◆ Selected excerpt
════════
In the given figure \(RISK \)and \(CLUE\) are parallelograms.

What is Unknown?

Values of \(x\)


The diagonals of a parallelogram bisect each other. Also, in a parallelogram, opposite angles are equal and adjacent angles are supplementary. Using this property, we can calculate the unknown angles.


In parallelogram \(RISK\)

\({\rm{RKS }} + \angle {\rm{ISK }} = {\rm{ 18}}0^\circ \)  (Adjacent angles of a parallelogram are supplementary)

\[\begin{align}{\rm{12}}0^\circ + \,\angle {\rm{ISK }} &= {\rm{18}}0^\circ \\\angle {\rm{ISK }} &= {\rm{ 6}}0^\circ\end{align}\]

\[\begin{align}\angle {\rm{I }} &= \angle {\rm{K}} & \left( {{\text{In parallelogram opposite angles are equal}}} \right)\\&= {\rm{12}}0^\circ\end{align}\]

In parallelogram \(CLUE\)

\[\begin{align}\angle {\rm{L}} &= \angle {\rm{E}} & {\rm{ }}\left( {{\text{In parallelogram opposite angles are equal}}} \right)\\{\rm{ }} &= {\rm{ 7}}0^\circ\end{align}\]

The sum of the measures of all the interior angles of a triangle is \(180^\circ.\)

\[\begin{align}x+{{60}^{\circ}}+{{70}^{\circ}}&={{180}^{\circ}} \\x+130&={{180}^{\circ}}  \\x&={{180}^{\circ}}-{{130}^{\circ}}  \\x&={{50}^{\circ}}  \\\end{align}\]
════════
◆ Data excerpts
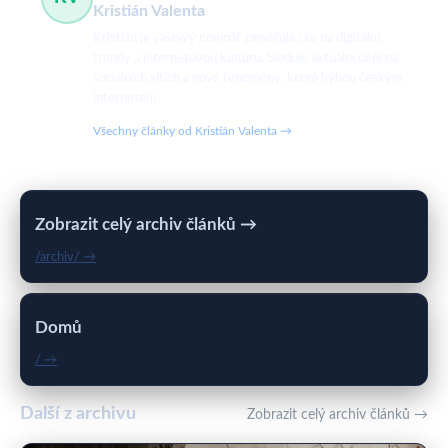
Kristián Valenta
Kristián je vášnivý novinář zaměřující se na digitální
trendy a internetovou kulturu. Sleduje aktuální dění na
sociálních sítích a nové fenomény, které hýbou českým
internetem.
Všechny články od Kristián Valenta →
Zobrazit celý archiv článků →
/archiv/ →
Domů
/ →
Další z archivu
Zobrazit celý archiv článků →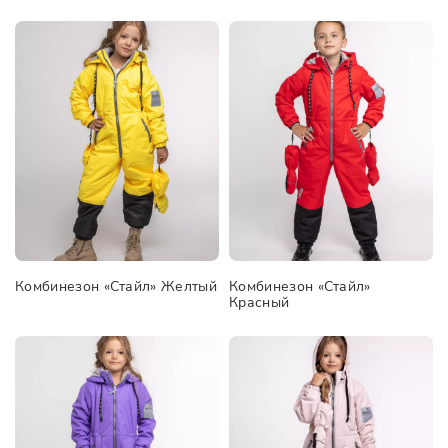
Комбинезон «Стайл» Желтый
Комбинезон «Стайл»
Красный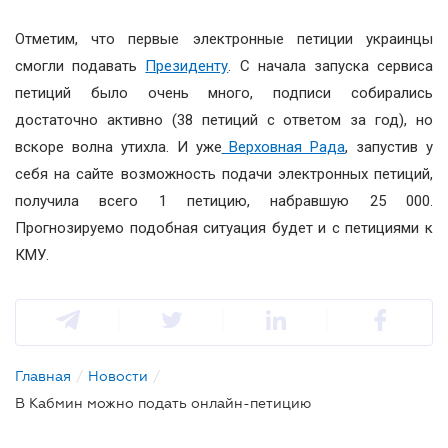
Отметим, что первые электронные петиции украинцы
смогли подавать
Президенту
. С начала запуска сервиса
петиций было очень много, подписи собирались
достаточно активно (38 петиций с ответом за год), но
вскоре волна утихла. И уже
Верховная Рада
, запустив у
себя на сайте возможность подачи электронных петиций,
получила всего 1 петицию, набравшую 25 000.
Прогнозируемо подобная ситуация будет и с петициями к
КМУ.
Главная
/
Новости
/
В Кабмин можно подать онлайн-петицию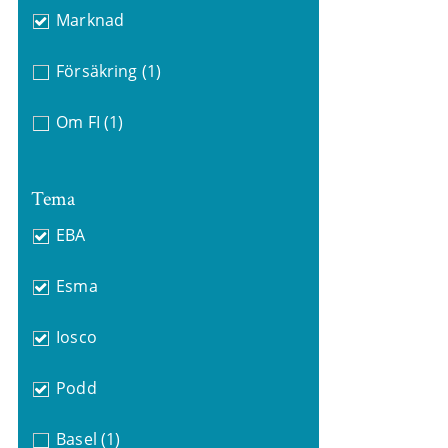
Marknad
Försäkring
(1)
Om FI
(1)
Tema
EBA
Esma
Iosco
Podd
Basel
(1)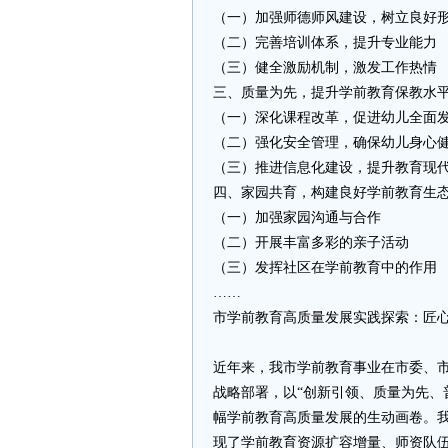
（一）加强师德师风建设，树立良好
（二）完善培训体系，提升专业能力
（三）健全激励机制，激发工作热情
三、质量为先，提升学前教育保教水
（一）深化课程改革，促进幼儿全面
（二）强化安全管理，确保幼儿身心
（三）推进信息化建设，提升教育现
四、家园共育，构建良好学前教育生
（一）加强家园沟通与合作
（二）开展丰富多彩的亲子活动
（三）发挥社区在学前教育中的作用
……
市学前教育高质量发展实践探索：匠心
近年来，我市学前教育事业在市委、
战略部署，以“创新引领、质量为先、
幅学前教育高质量发展的生动画卷。
现了学前教育资源扩容增量、师资队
════════
◆ Problem details
Rewrite the parallelogram solution from "In the given" up to and including "In parallelogram \(RISK\)", changing "property" to "fact".

◆ Exercise result
In the given figure \(RISK \)and \(CLUE\) are parallelograms.

What is Unknown?

Values of \(x\)


The diagonals of a parallelogram bisect each other. Also, in a parallelogram, opposite angles are equal and adjacent angles are supplementary. Using this fact, we can calculate the unknown angles.


In parallelogram \(RISK\)